Smoothies are another edible with a healthy image, but their stats often say otherwise. The calorie and sugar counts for some store-bought blends are disturbingly high.
That’s because many incorporate junky, fattening ingredients like fruit drinks and syrups, ice cream or sherbet, whole-milk yogurt and even chocolate syrup. Some large smoothies have close to 1,000 calories — that's more than an entire fast-food meal.
To make matters worse, commercial smoothies can flood your insides with more than 25 teaspoons of sugar! After that mammoth sugar rush subsides, you can bet you’ll be left feeling cranky, irritable and lethargic.
On the other hand, if you make smoothies at home, you can keep the calories and sugar in check by using skim milk, fresh or frozen fruit and nonfat yogurt. (My standard, universal recipe is ½ cup skim milk, 1/2 to 3/4 cup fresh or frozen fruit, and ½ cup nonfat yogurt with 3 to 5 cubes of ice tossed in. Change up the fruit combination and yogurt flavor to make your own custom blend.)
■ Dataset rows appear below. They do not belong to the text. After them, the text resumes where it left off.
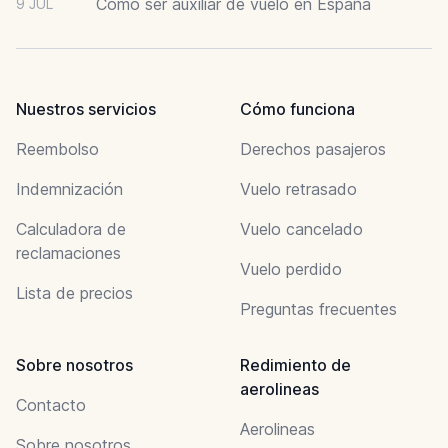
Cómo ser auxiliar de vuelo en España
9 JUL
Nuestros servicios
Cómo funciona
Reembolso
Derechos pasajeros
Indemnización
Vuelo retrasado
Calculadora de
Vuelo cancelado
reclamaciones
Vuelo perdido
Lista de precios
Preguntas frecuentes
Sobre nosotros
Redimiento de
aerolineas
Contacto
Aerolineas
Sobre nosotros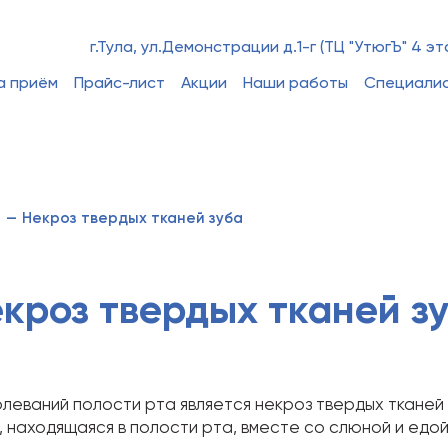
г.Тула, ул.Демонстрации д.1-г (ТЦ "УтюгЪ" 4 эт
а приём
Прайс-лист
Акции
Наши работы
Специали
е
—
Некроз твердых тканей зуба
кроз твердых тканей з
леваний полости рта является некроз твердых тканей 
, находящаяся в полости рта, вместе со слюной и едой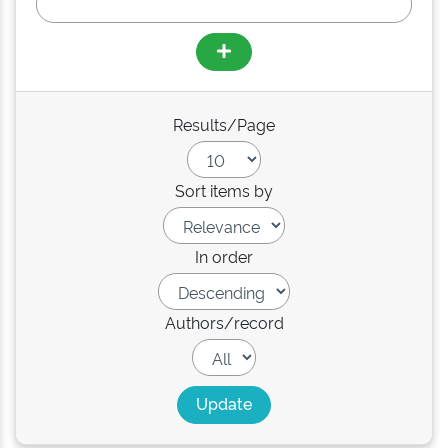
Results/Page
Sort items by
In order
Authors/record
Energy drinks are propped up by all sorts of sexy marketing, but they’re not as magical as the ads would have you think. The “lift” they give you comes from caffeine (nothing fancy there).
Some actually have less caffeine than a standard cup of coffee — a can of Red Bull provides 80 mg caffeine, while a cup of coffee typically delivers 100 to 150 mg. The added B vitamins and amino acids are purely for glitz and glam — they don’t actually help you instantly perk up. And some varieties are high in sugar, which rushes into your bloodstream and can, ironically, lead to an energy crash in the long run. Not to mention they’re an expensive habit to keep up.
Bottom line: You’re better off drinking a cup of coffee or tea to get your caffeine fix, and if you need a little sweetness, use 1 to 2 packets of sugar or sweetener.